A reader recently asked me the following question:
We frequently sign global services agreements that provide that the parent company is signing “for and on behalf” of an affiliate. What do you think of this practice?
I’m uncertain about having a parent sign a contract on behalf of an affiliate. (In any event, the words “for and” are redundant.)
Who has the obligations under these contracts? You have two choices. The affiliate could have the obligations, as in “The Affiliate shall ….” Or the parent could have the obligations, as in “The Parent shall cause the affiliate to …”
Given that it’s the affiliate that’s to perform the services under the contract, it would make sense to have the affiliate bear the obligations. The only reason to have the parent bear the obligations would be to make it liable for the affiliate’s failure to perform. But that could be accomplished more economically by having the parent guarantee the affiliate’s performance of some or all of its obligations.
But let’s assume that you nevertheless elect to have the parent bear the obligations. In that context, I think it’s unhelpful to say that the parent is entering into the contract “on behalf of” the affiliate. By signing the contract, the parent is assuming obligations that run only to the parent, not to the affiliate, so the parent is in effect entering into the contract on its own behalf.
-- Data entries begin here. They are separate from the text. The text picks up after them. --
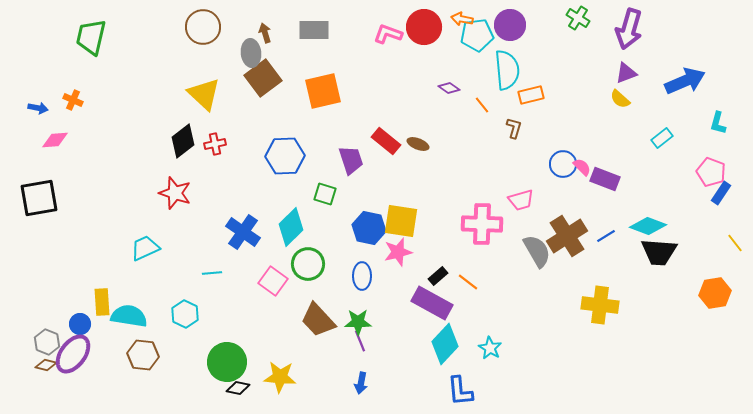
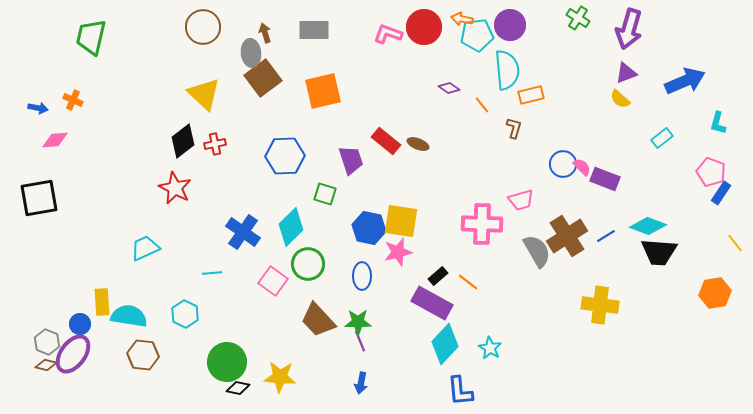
red star at (175, 193): moved 5 px up; rotated 8 degrees clockwise
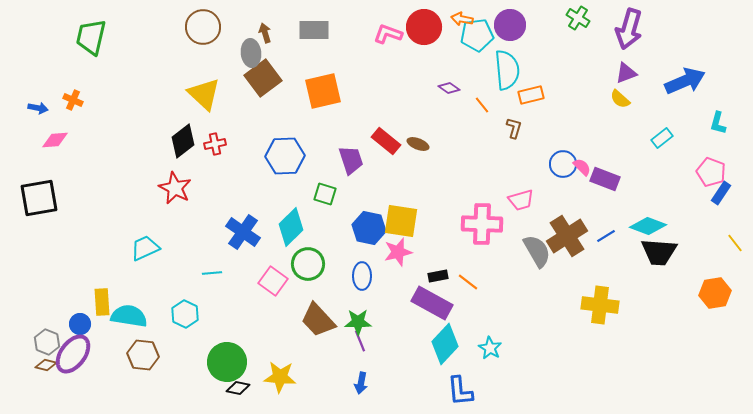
black rectangle at (438, 276): rotated 30 degrees clockwise
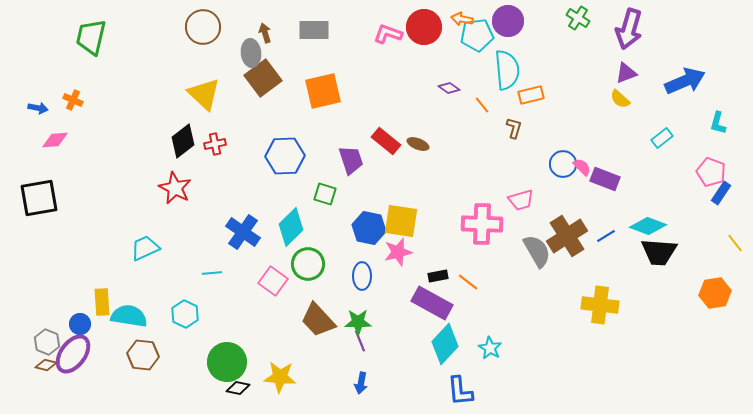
purple circle at (510, 25): moved 2 px left, 4 px up
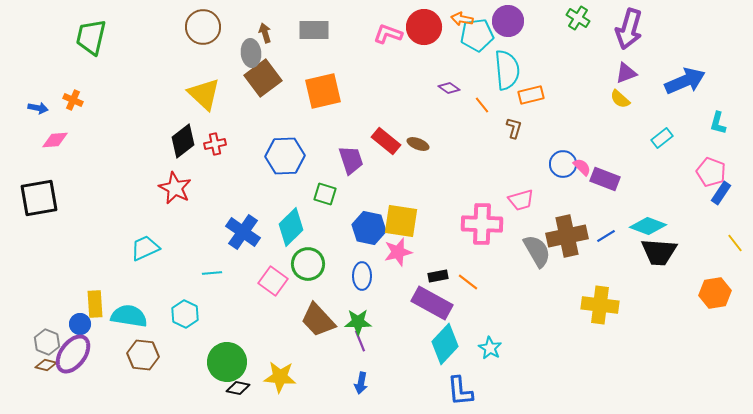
brown cross at (567, 236): rotated 21 degrees clockwise
yellow rectangle at (102, 302): moved 7 px left, 2 px down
So in answer to your question, I wouldn’t have a parent enter into a contract “on behalf of” an affiliate. Instead, my preferred option would be to have the affiliate sign and make the parent the guarantor. My second choice would be to simply have the parent sign the contract, without any “on behalf of” language.
One context where “on behalf of” might make more sense would be when performance is by a division. But I’d express the concept differently, as I noted in this post.